La Banque de France réaffirme quant à elle sa disponibilité pour répondre aux besoins des entreprises : bien que ce reconfinement soit "une épreuve nécessaire" pour le gouverneur de l'institution, François Villeroy de Galhau, celui-ci insiste sur l'efficacité des dispositifs de soutien. "Les PGE ont été un succès : 94% des bénéficiaires sont des PME et 120 milliards d'euros ont déjà été octroyés sur les 300 débloqués par l'Etat", souligne-t-il, tout en déclarant continuer à surveiller la délicate question des délais de paiement, avec un comité de crise dédié à ce sujet qui "reste en alerte".

 

Les prêts participatifs directs de l'Etat pourront "cohabiter" avec le système des PGE

 

Invité à s'exprimer lors de la convention, le ministre chargé des Comptes publics, Olivier Dussopt, a quant à lui assuré que les dispositifs d'aide allaient être maintenus et renforcés.
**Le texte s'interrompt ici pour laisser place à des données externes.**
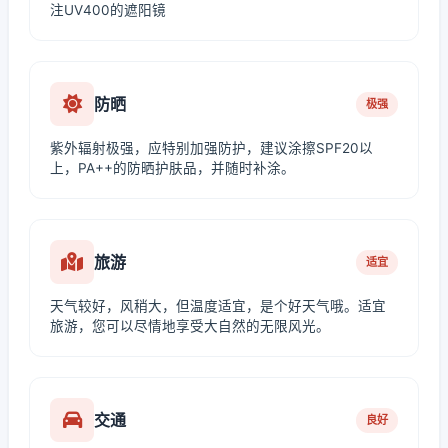
注UV400的遮阳镜
防晒
极强
紫外辐射极强，应特别加强防护，建议涂擦SPF20以
上，PA++的防晒护肤品，并随时补涂。
旅游
适宜
天气较好，风稍大，但温度适宜，是个好天气哦。适宜
旅游，您可以尽情地享受大自然的无限风光。
交通
良好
Ainsi, le report de charges sociales et fiscales est reconduit par le réseau des Urssaf - il se fait automatiquement pour les indépendants mais "manuellement" pour les autres types de sociétés, au cas où ces dernières seraient en mesure de les honorer -, tandis que le Fonds de solidarité profite d'un élargissement de son périmètre, avec notamment un plafond repoussé à 10.000 €. De plus, l'activité partielle est aussi prolongée, avec un reste à charge de 15% pour les employeurs n'exerçant pas dans les secteurs soumis à des restrictions d'activité.

 

Les entrepreneurs pourront également solliciter le dispositif des PGE jusqu'au 30 juin 2021, la date initiale du 31 décembre 2020 ayant été repoussée. Pour faciliter le paiement des loyers, le locataire de Bercy a par ailleurs mentionné la création d'un crédit d'impôt pour l'impôt sur le revenu ou l'impôt sur les sociétés (suivant la nature de l'entreprise). Destinés à renforcer les fonds propres des entreprises, les prêts participatifs directs de l'Etat pourront "cohabiter" avec le système des PGE pendant les six prochains mois d'après le ministre, qui invite les chefs d'entreprises à appeler la plate-forme téléphonique récemment mise en place par Bercy pour toute demande d'information sur les aides de l'Etat.

 


"Encore plusieurs dizaines de milliards d'euros disponibles jusqu'au 30 juin 2021" pour les PGE

 

Selon François Villeroy de Galhau, "beaucoup d'entreprises n'ont pas utilisé leur capacité de tirage" qui leur est offerte avec le dispositif des Prêts garantis par l'Etat. "Encore plusieurs dizaines de milliards d'euros de PGE sont disponibles jusqu'au 30 juin 2021", poursuit le gouverneur de la Banque de France, qui invite donc les entreprises à s'emparer de l'aide étatique. Ce dernier rappelle en outre que le remboursement du PGE peut être prolongé jusqu'à 5 ans "avec un amortissement du capital sur la période". Il est également possible de "porter de 1 à 2 ans la période de différé initial", bien entendu avec l'accord de la banque. "Ces outils sont en option, il n'y a pas d'obligation à les utiliser mais les entreprises peuvent encore les saisir", a-t-il insisté.